Big Data refers to large volume of data and processes applied on these data for getting insights for better decision making and strategic planning. Big Data operations include data capturing, data storage, data sharing, data analysis, search, transfer, querying, projection etc. Modern Big Data concepts encompass predictive analytics, user behavior analytics etc. to extract value from data and use them for developing insights, products and services from the analysis. On the Big Data perspective, it’s not the amount of data but what businesses do with the data that matters. Big Data analysis helps businesses to find solutions for saving cost and time, development and implementation of new technologies, optimize product offerings, improve operational efficiencies, etc.
Big Data can be defined by the five Vs:
Volume: the combined quantity of data generated and stored. The size of the data is a deterministic parameter for labeling the data as eligible for analysis to provide insights and even to label as Big Data.
Variety: the type and format of the data. It can be anything like structured numeric data, unstructured text data, media, emails, transactions etc.
Velocity: the speed at which data is acquired and processed to create the Big Data set and how this influence the growth and development of the business.
Variability: the inconsistency of the data as well as the data flow. There will be seasonal and triggered peaks as well as bottoms that may affect the processes that handle the data.
Veracity: the variation in the quality of the captured data and it can affect the accuracy of the analysis.
Important sources for Big Data are:
1. Data received from connected devices that include IT, electronics and appliances, sensors, monitors, communication equipments etc.
2. Social media, marketing responses, feedback and surveys, etc.

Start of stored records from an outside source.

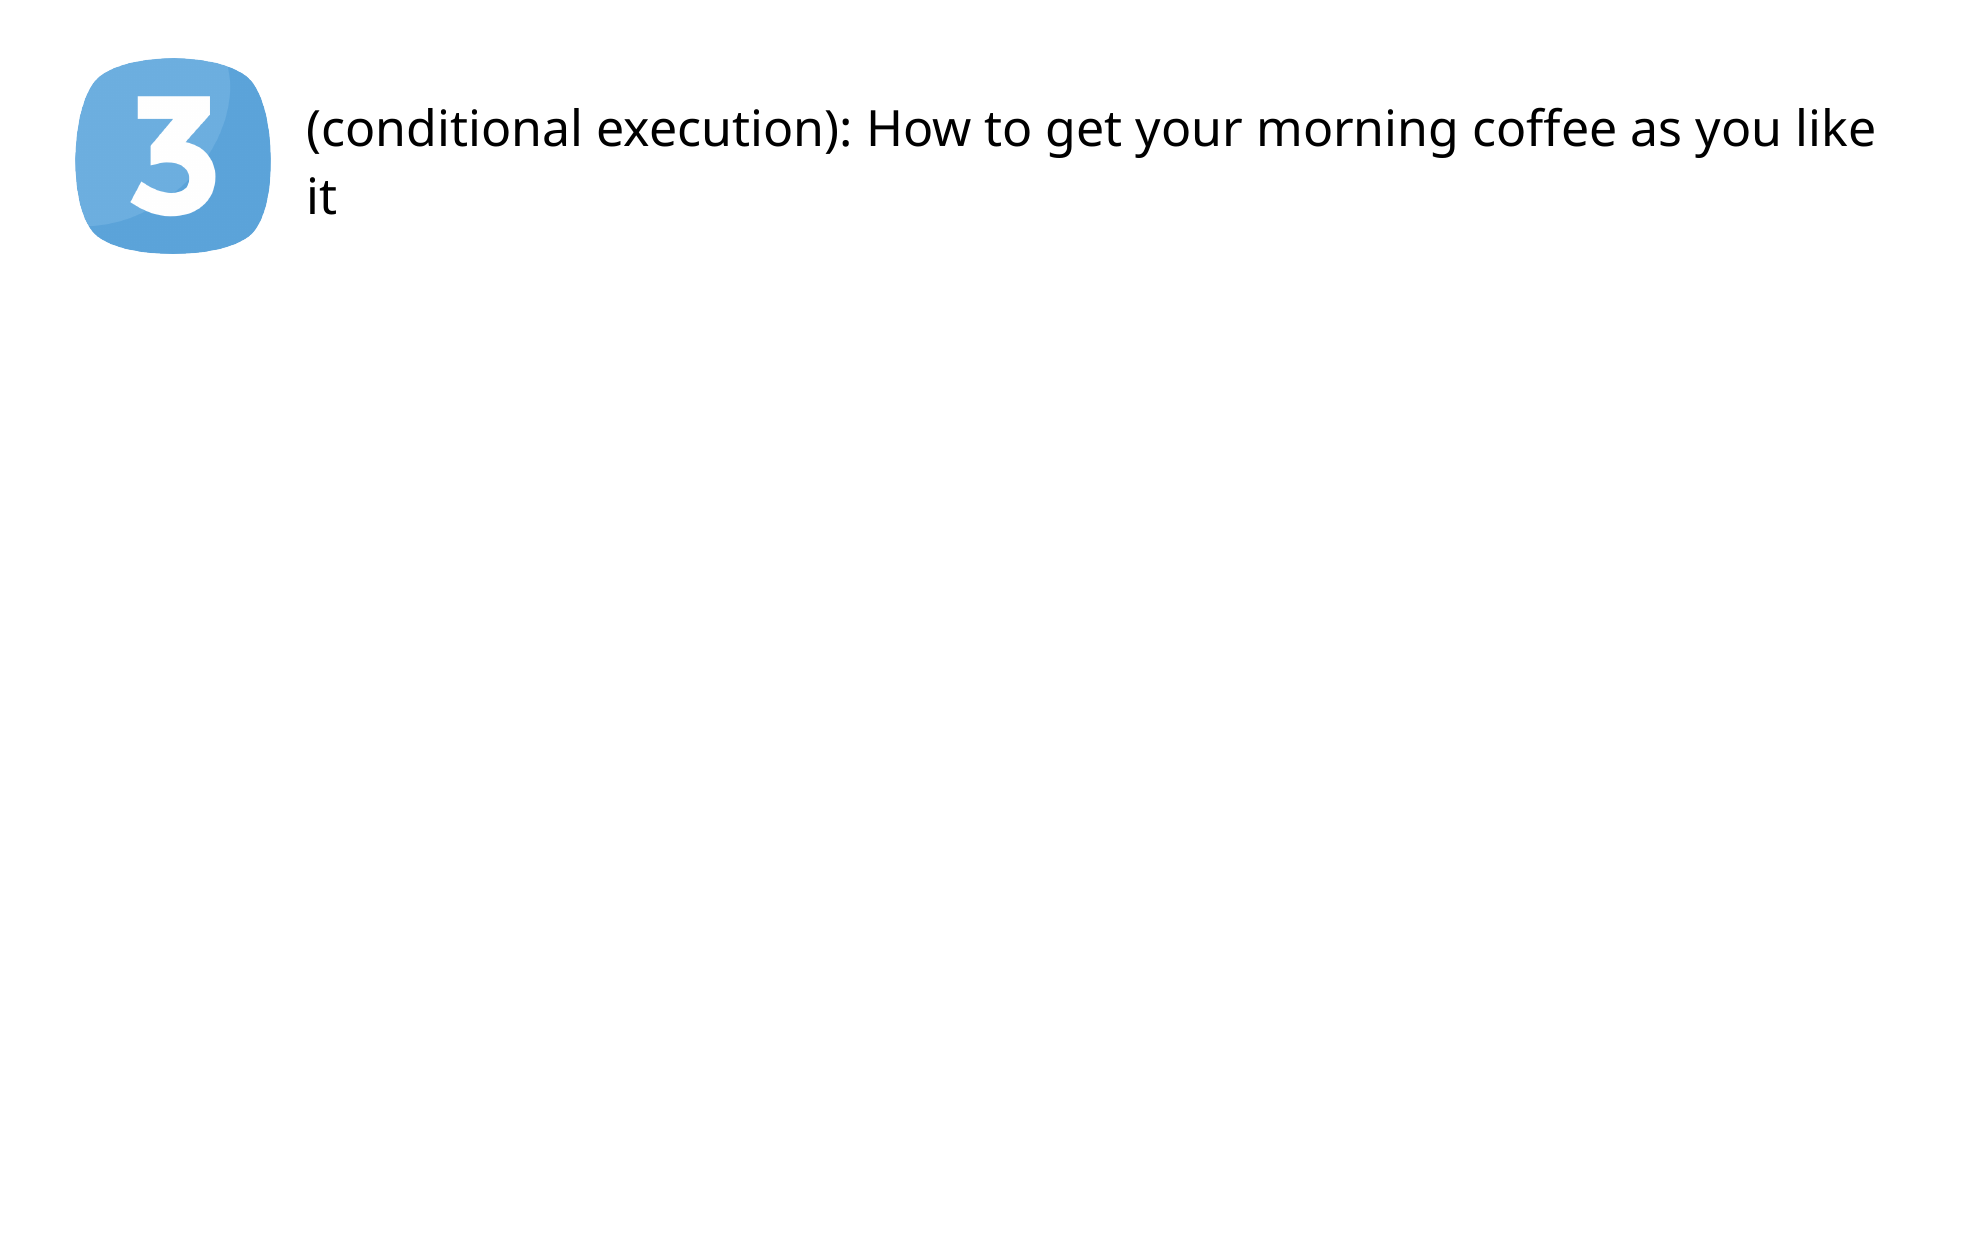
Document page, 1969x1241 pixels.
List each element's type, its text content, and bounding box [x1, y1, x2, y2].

text_box (conditional execution): How to get your morning coffee as you like it [300, 96, 1921, 226]
picture [75, 58, 271, 254]
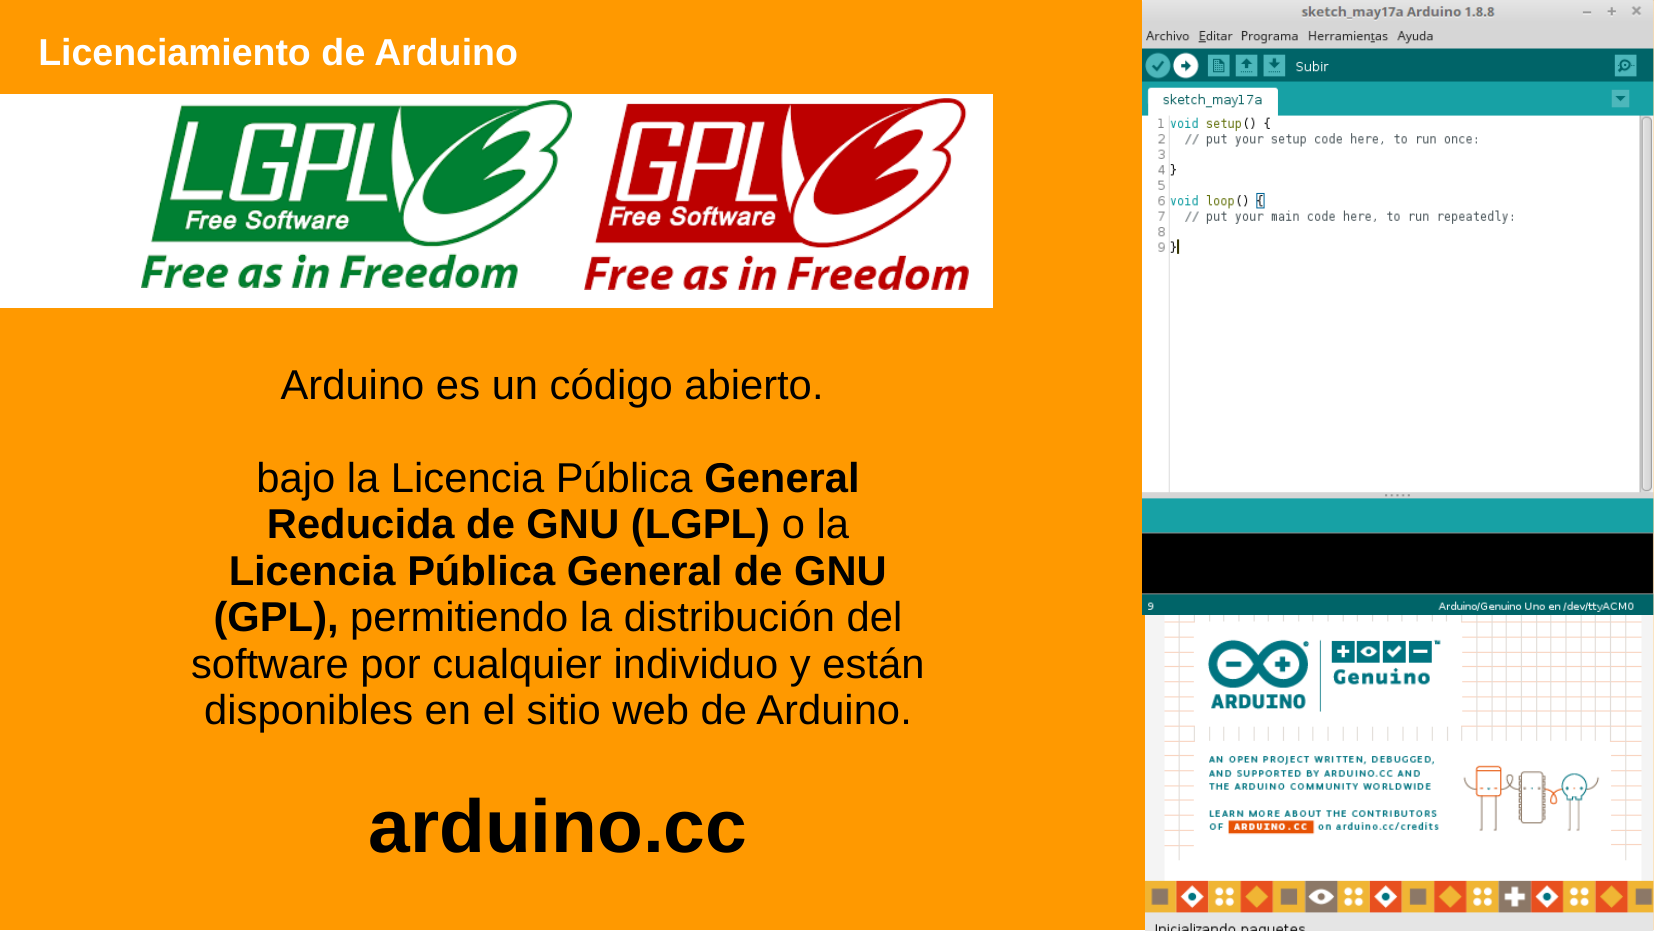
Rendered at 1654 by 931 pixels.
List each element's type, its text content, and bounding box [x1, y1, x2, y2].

picture [584, 98, 969, 290]
picture [1142, 0, 1654, 931]
text_box Licenciamiento de Arduino [23, 23, 579, 81]
text_box Arduino es un código abierto. bajo la Licencia Pública General Reducida de GNU (LGPL) o la Licencia Pública General de GNU (GPL), permitiendo la distribución del software por cualquier individuo y están disponibles en el sitio web de Arduino. arduino.cc [171, 354, 945, 886]
text_box [0, 94, 993, 308]
picture [141, 100, 572, 288]
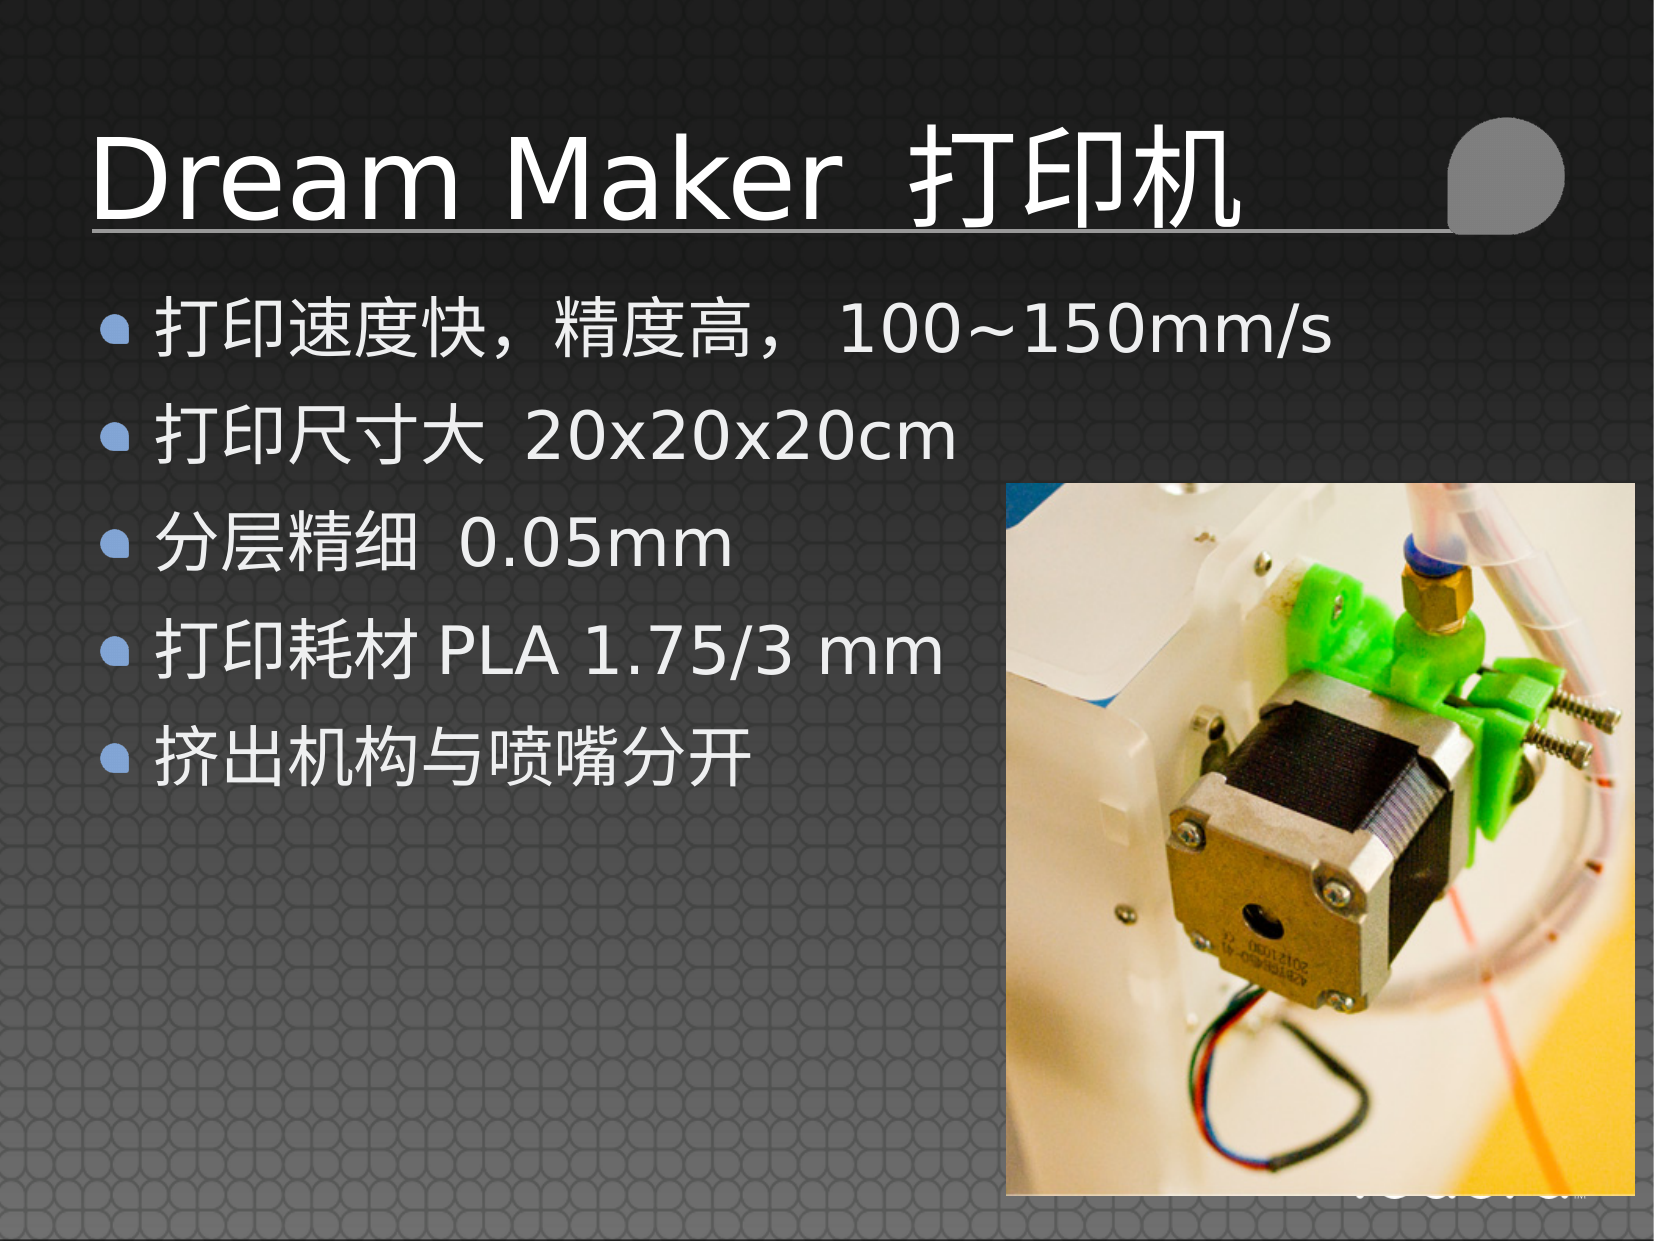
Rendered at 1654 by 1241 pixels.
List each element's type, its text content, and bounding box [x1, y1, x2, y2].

list 打印速度快，精度高，100~150mm/s 打印尺寸大 20x20x20cm 分层精细 0.05mm 打印耗材PLA 1.75/3 mm 挤出机构与喷嘴分开 [82, 290, 1571, 1010]
picture [0, 0, 1654, 1241]
title Dream Maker 打印机 [86, 112, 1576, 249]
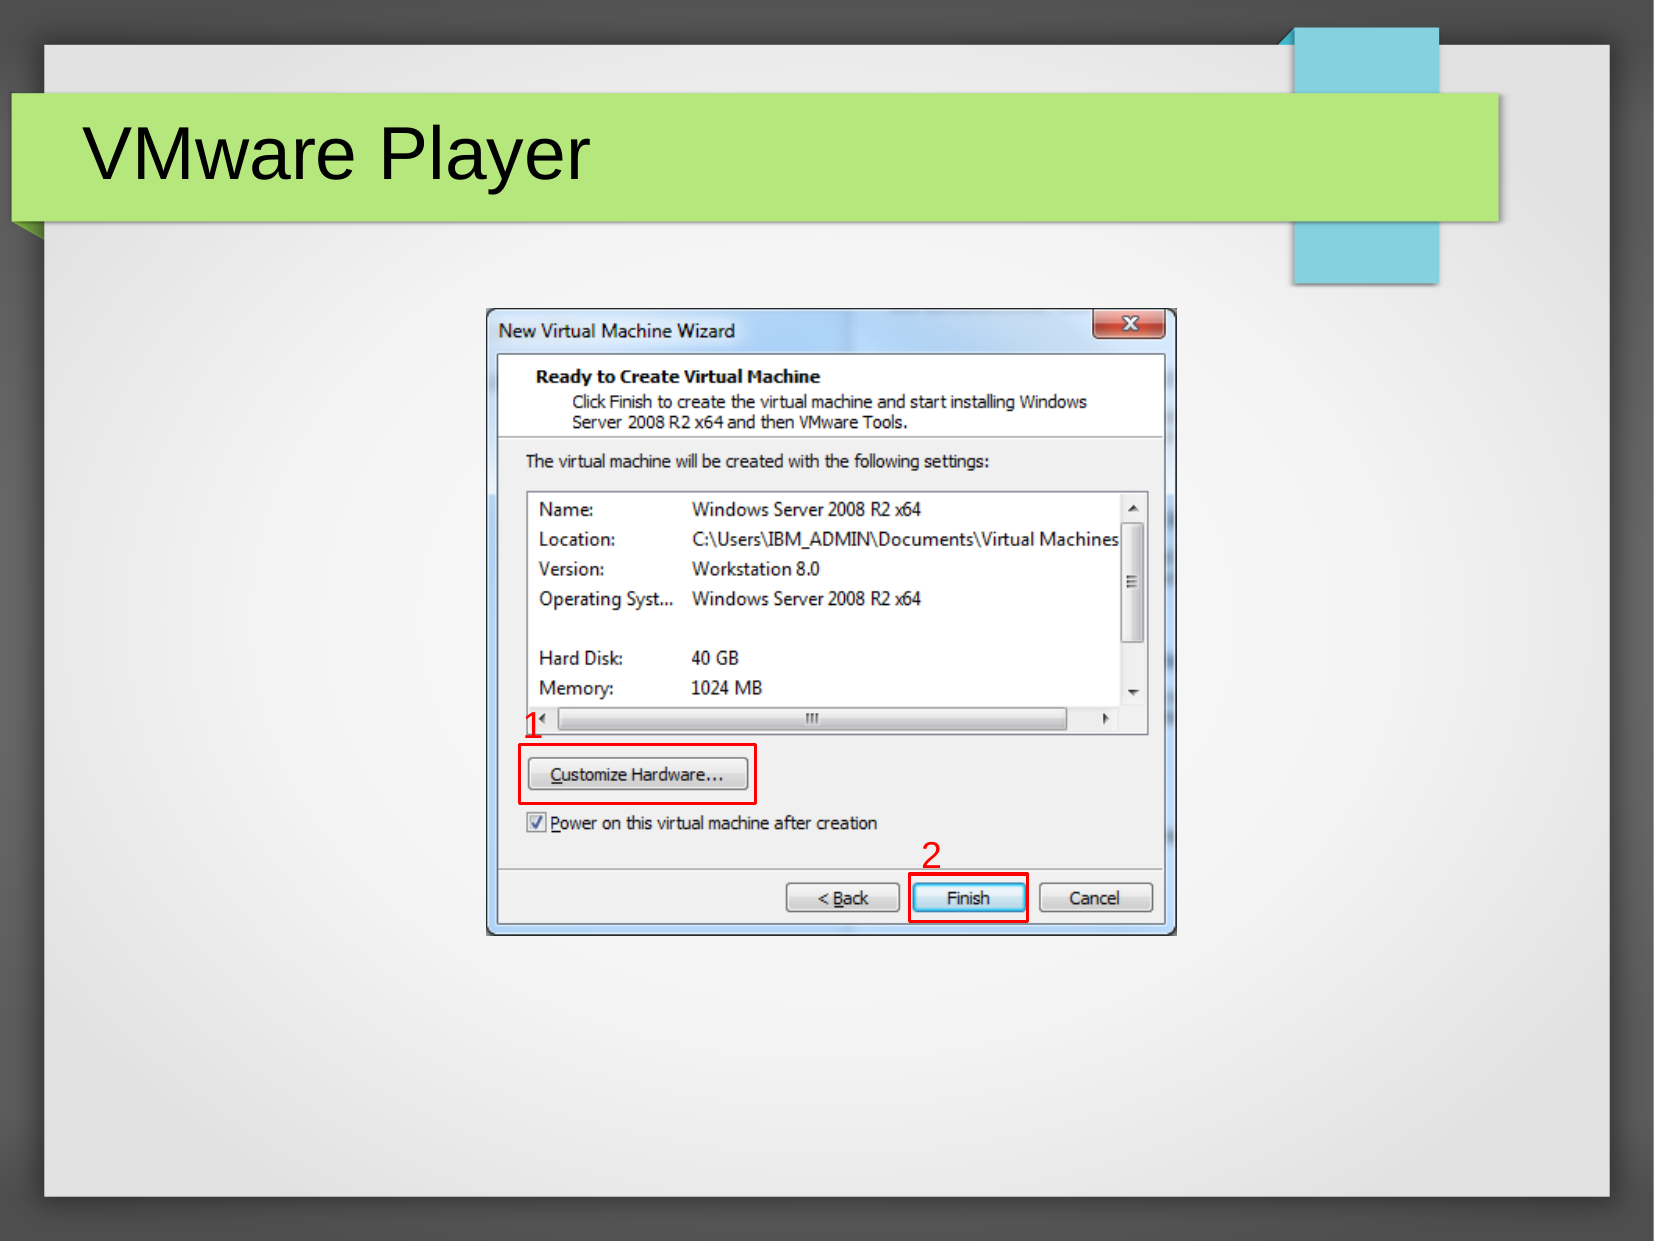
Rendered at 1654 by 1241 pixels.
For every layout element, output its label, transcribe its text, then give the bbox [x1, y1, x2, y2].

title VMware Player [82, 94, 1264, 213]
text_box 2 [906, 826, 957, 884]
text_box 1 [507, 696, 559, 754]
picture [0, 0, 1654, 1241]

3. Portals, data banks and other public data sources.
Big Data Technologies
Once the data is received, it is to be decided what to store and what to discard, how much to analyze and how to utilize the resulting insights. For the storage, processing, management and analysis of Big Data, following technology requirements need to be met:
1. Large amount of storage at affordable cost.
2. Fast and performance optimized processors.
3. Affordable and distributed Big Data platforms for hosting the data.
4. Functional capabilities like parallel processing, clustering, virtualization, large grid environments, and high availability and fault tolerant systems.
5. Cloud computing and flexible provisioning facilities.
6. Standardized operations in the data center.
7. Data security and privacy.
To handle the vastness and power of Big Data you need an infrastructure that is capable of managing and processing high volumes of structured and unstructured data with high data privacy and security. There are 2 classes of Big Data technology:
a. Operational Big Data: systems that have operational capabilities for real time capturing, processing and storage of data.
b. Analytical Big Data: systems like Massively Parallel Processing (MPP) database systems and MapReduce that enables to implement a system that can be scaled out enormously to perform complex analytical computations.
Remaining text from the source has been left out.